──────── EXTRACT
In Part 1 of this series, I discussed the basics involved in securing a few key Windows 2000 areas. In Part 2, I cover the fundamentals of using Active Directory's (AD's) Group Policy to implement basic security features. AD is a huge topic, and I can't cover it all in this article. If you haven't installed or even looked at AD, read Microsoft's online documentation, peruse the information in Win2K Server Help, or pick up a book about AD. AD is important for properly deploying such Win2K security features as Encrypting File System (EFS), public key infrastructure (PKI), and Group Policy. I'll cover EFS and PKI in an upcoming article.
AD provides a more convenient way to manage your domain than Windows NT's primary and secondary domain management, which in large organizations, can be troublesome and time consuming. To install AD on a Win2K Server machine, click Start, Programs, Administrative Tools, Configure Your Server. Then, select Active Directory from the choices on the left. Follow the wizard steps, and in about 30 minutes to 1 hour, you'll have AD installed and ready to use. Now, let's look at Group Policy and the considerations involved in implementing this important AD feature.
Group Policy—AD Cornerstone
Group Policy is an important part of AD and Win2K security. With Group Policy, you can implement many of the same security features that I covered in Part 1, including the options in Local Security Policy, but you can implement these features for users and systems across the entire domain from a single point. In NT, you must manage all these security options on each system separately. Quite often, the task becomes so time-consuming that many administrators give up or apply the security to only the most important systems or accounts.
────────────────
──────── SUPPLIED DATA
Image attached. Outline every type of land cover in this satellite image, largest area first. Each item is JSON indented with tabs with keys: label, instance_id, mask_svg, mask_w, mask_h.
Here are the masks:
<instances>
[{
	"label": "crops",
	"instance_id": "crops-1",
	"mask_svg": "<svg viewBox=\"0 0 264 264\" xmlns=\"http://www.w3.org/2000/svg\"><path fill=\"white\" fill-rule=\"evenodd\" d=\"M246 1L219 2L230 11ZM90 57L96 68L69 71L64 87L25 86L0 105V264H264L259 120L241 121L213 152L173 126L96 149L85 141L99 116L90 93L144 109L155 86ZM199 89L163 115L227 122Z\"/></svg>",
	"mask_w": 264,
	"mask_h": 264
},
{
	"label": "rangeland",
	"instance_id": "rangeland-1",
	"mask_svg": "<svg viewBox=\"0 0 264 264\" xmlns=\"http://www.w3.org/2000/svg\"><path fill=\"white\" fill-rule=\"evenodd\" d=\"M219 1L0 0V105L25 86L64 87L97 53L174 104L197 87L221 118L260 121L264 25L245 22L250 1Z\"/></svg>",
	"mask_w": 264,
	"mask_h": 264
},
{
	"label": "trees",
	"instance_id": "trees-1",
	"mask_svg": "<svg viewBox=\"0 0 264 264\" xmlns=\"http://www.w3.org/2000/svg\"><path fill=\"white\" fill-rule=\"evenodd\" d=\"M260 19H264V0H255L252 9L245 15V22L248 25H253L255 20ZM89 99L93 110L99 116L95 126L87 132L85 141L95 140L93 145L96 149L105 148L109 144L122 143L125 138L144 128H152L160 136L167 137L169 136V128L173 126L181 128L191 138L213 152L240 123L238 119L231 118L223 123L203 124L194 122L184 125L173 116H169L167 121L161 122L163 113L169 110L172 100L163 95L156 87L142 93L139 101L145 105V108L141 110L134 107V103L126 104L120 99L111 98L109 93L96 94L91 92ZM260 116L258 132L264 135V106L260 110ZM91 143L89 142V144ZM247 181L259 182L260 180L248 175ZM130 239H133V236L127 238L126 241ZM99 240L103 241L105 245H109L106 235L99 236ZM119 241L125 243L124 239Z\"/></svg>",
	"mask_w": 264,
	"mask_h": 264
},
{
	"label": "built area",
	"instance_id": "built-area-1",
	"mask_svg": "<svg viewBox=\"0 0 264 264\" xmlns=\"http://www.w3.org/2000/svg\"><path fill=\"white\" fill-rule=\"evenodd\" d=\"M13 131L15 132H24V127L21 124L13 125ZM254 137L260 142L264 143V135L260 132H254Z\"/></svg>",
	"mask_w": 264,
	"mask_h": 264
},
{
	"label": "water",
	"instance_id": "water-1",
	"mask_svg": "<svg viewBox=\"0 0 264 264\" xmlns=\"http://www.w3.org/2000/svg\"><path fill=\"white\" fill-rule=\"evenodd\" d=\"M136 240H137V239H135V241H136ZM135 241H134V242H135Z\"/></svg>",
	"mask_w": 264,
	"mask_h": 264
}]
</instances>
────────────────
TASKS AND EXERCISES =>
[a] Answer these questions about the Windows 2000 security article, using only what it says:
(i) About how long does the wizard take to install Active Directory?
(ii) Which two features does the writer plan to cover in an upcoming article?
(iii) In NT, how must the security options be managed?
[b] Write the next part of the Windows 2000 security article, going on from its last sentence.
You can skip the records here.

PER-TASK OUTPUTS =>
[a]
(i) About 30 minutes to 1 hour.
(ii) Encrypting File System (EFS) and public key infrastructure (PKI).
(iii) Separately on each system.

[b]
To get started with Group Policy, on a domain controller (DC), open the Microsoft Management Console (MMC) Active Directory Users and Computers snap-in (click Start, Programs, Administrative Tools, then select Active Directory Users and Computers), which Figure 1, page 2, shows. In the window's left pane is a list of folders for built-in user accounts, computers that are members of the domain, DCs, foreign security principals, and users. Right-click the domain or the organizational unit (OU) that you want to manage, then select Properties. The Properties dialog box, which Figure 2, page 2, shows, has three tabs: General, Managed By (which lets you document a resource group's business owner), and Group Policy. Click the Group Policy tab to see a list of the policies that exist on the domain or OU you selected. The default policy that shows up the first time you click the Group Policy tab is Default Domain Policy. You can edit, add, delete, or view the policies' properties. You can click Options to see choices for disabling the policy in this domain or OU and for setting the policy so that another, higher policy can't override it. The windows that pop up when you go through these option menus can be daunting, and some windows look the same as those in other areas but don't have the same options. Look through the menus and get oriented before making any changes.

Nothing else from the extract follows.